*Aufgabe 1*. Drucke aus den Datenzeilen weiter unten alles ab der ersten Zeile bis einschließlich der Zeile mit "part at (733, 419)" unverändert ab.

Leuchtender Wegweiser zum Auto

Presseinformation (Forschung Kompakt) der Fraunhofer-Gesellschaft vom 01.10.2015

In der neuen BMW 7er Reihe erleichtert ein Lichtteppich in Form eines strahlenförmigen Lichtmusters den Einstieg bei Dunkelheit. Fraunhofer-Forscher haben dazu spezielle Mikrooptiken entwickelt, die das Licht vom Fahrzeugboden gezielt auf den Einstiegsbereich lenken.

Der Abend im Restaurant war unterhaltsam, es ist spät geworden. Leider ist der Parkplatz nur schlecht beleuchtet – doch der Fahrer weiß sich zu helfen: Einen Knopf am Autoschlüssel gedrückt, und schon breitet sich vor dem Einstiegsbereich seines Wagens ein strahlenförmiger Lichtteppich aus.

Das Designelement gehört zur Ausstattung der neuen BMW 7er Reihe und basiert auf speziellen Mikrooptiken des Fraunhofer-Instituts für Angewandte Optik und Feinmechanik IOF in Jena. »Dank dieser spezifisch konstruierten Mikrooptiken wird es möglich, das Licht von der Unterseite des Fahrzeugs aus strahlenförmig auf eine etwa vier Quadratmeter große Fläche beidseitig vor den Einstiegsbereich zu projizieren«, erklärt Dr. Andreas Bräuer, Abteilungsleiter für Mikrooptische Systeme am IOF. Ganz neu ist der leuchtende Wegweiser nicht: Auch andere Automobilhersteller arbeiten bereits an einem entsprechenden Feature für Oberklasse-Fahrzeuge. Bei den bisherigen Lösungen wurde die Leuchte allerdings entweder im Außenspiegel oder in der Tür montiert. Das Problem: Bei der Integration in den Spiegel bewegt sich das Lichtbild bei Türöffnung weg von dem Bereich, den es eigentlich ausleuchten soll. Bei der Integration in die Türunterseite kann bei geschlossenen Türen kein Licht den Boden erreichen.

*Aufgabe 2*. Gib den Auszug über den leuchtenden Wegweiser zum Auto vollständig und unverändert aus.

*Daten zur Aufgabe*.
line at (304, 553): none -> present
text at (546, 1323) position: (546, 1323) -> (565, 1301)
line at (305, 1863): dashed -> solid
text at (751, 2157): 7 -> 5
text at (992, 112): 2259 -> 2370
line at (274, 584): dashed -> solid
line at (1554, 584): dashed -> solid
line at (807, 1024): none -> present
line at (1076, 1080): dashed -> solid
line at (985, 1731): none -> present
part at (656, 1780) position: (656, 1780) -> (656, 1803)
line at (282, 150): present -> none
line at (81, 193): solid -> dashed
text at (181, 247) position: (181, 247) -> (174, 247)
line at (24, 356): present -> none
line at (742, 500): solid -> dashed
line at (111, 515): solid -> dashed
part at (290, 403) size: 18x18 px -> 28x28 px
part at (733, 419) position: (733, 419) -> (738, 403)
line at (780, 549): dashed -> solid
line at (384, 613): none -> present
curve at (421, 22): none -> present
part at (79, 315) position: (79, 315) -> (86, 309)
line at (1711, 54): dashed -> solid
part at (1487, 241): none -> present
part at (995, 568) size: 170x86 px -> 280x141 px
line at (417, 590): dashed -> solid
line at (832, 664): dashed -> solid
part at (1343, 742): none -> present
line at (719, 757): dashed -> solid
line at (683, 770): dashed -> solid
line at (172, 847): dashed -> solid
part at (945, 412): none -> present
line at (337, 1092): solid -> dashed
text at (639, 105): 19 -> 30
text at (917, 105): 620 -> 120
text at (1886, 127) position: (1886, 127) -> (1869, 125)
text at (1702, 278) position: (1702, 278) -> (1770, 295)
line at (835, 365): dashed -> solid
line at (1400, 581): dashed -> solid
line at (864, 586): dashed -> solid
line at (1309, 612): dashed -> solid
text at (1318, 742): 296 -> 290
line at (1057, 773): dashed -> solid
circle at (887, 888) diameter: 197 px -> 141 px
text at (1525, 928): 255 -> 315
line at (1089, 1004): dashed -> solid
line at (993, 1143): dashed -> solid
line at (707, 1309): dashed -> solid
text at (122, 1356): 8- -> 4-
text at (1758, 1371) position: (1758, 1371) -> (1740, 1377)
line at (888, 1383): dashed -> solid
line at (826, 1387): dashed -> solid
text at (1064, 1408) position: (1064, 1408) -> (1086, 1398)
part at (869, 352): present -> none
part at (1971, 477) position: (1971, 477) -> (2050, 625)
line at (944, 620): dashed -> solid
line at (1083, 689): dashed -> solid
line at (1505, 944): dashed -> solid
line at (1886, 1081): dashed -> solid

*Richtige Antwort 1*.
line at (304, 553): none -> present
text at (546, 1323) position: (546, 1323) -> (565, 1301)
line at (305, 1863): dashed -> solid
text at (751, 2157): 7 -> 5
text at (992, 112): 2259 -> 2370
line at (274, 584): dashed -> solid
line at (1554, 584): dashed -> solid
line at (807, 1024): none -> present
line at (1076, 1080): dashed -> solid
line at (985, 1731): none -> present
part at (656, 1780) position: (656, 1780) -> (656, 1803)
line at (282, 150): present -> none
line at (81, 193): solid -> dashed
text at (181, 247) position: (181, 247) -> (174, 247)
line at (24, 356): present -> none
line at (742, 500): solid -> dashed
line at (111, 515): solid -> dashed
part at (290, 403) size: 18x18 px -> 28x28 px
part at (733, 419) position: (733, 419) -> (738, 403)

*Richtige Antwort 2*.
Leuchtender Wegweiser zum Auto

Presseinformation (Forschung Kompakt) der Fraunhofer-Gesellschaft vom 01.10.2015

In der neuen BMW 7er Reihe erleichtert ein Lichtteppich in Form eines strahlenförmigen Lichtmusters den Einstieg bei Dunkelheit. Fraunhofer-Forscher haben dazu spezielle Mikrooptiken entwickelt, die das Licht vom Fahrzeugboden gezielt auf den Einstiegsbereich lenken.

Der Abend im Restaurant war unterhaltsam, es ist spät geworden. Leider ist der Parkplatz nur schlecht beleuchtet – doch der Fahrer weiß sich zu helfen: Einen Knopf am Autoschlüssel gedrückt, und schon breitet sich vor dem Einstiegsbereich seines Wagens ein strahlenförmiger Lichtteppich aus.

Das Designelement gehört zur Ausstattung der neuen BMW 7er Reihe und basiert auf speziellen Mikrooptiken des Fraunhofer-Instituts für Angewandte Optik und Feinmechanik IOF in Jena. »Dank dieser spezifisch konstruierten Mikrooptiken wird es möglich, das Licht von der Unterseite des Fahrzeugs aus strahlenförmig auf eine etwa vier Quadratmeter große Fläche beidseitig vor den Einstiegsbereich zu projizieren«, erklärt Dr. Andreas Bräuer, Abteilungsleiter für Mikrooptische Systeme am IOF. Ganz neu ist der leuchtende Wegweiser nicht: Auch andere Automobilhersteller arbeiten bereits an einem entsprechenden Feature für Oberklasse-Fahrzeuge. Bei den bisherigen Lösungen wurde die Leuchte allerdings entweder im Außenspiegel oder in der Tür montiert. Das Problem: Bei der Integration in den Spiegel bewegt sich das Lichtbild bei Türöffnung weg von dem Bereich, den es eigentlich ausleuchten soll. Bei der Integration in die Türunterseite kann bei geschlossenen Türen kein Licht den Boden erreichen.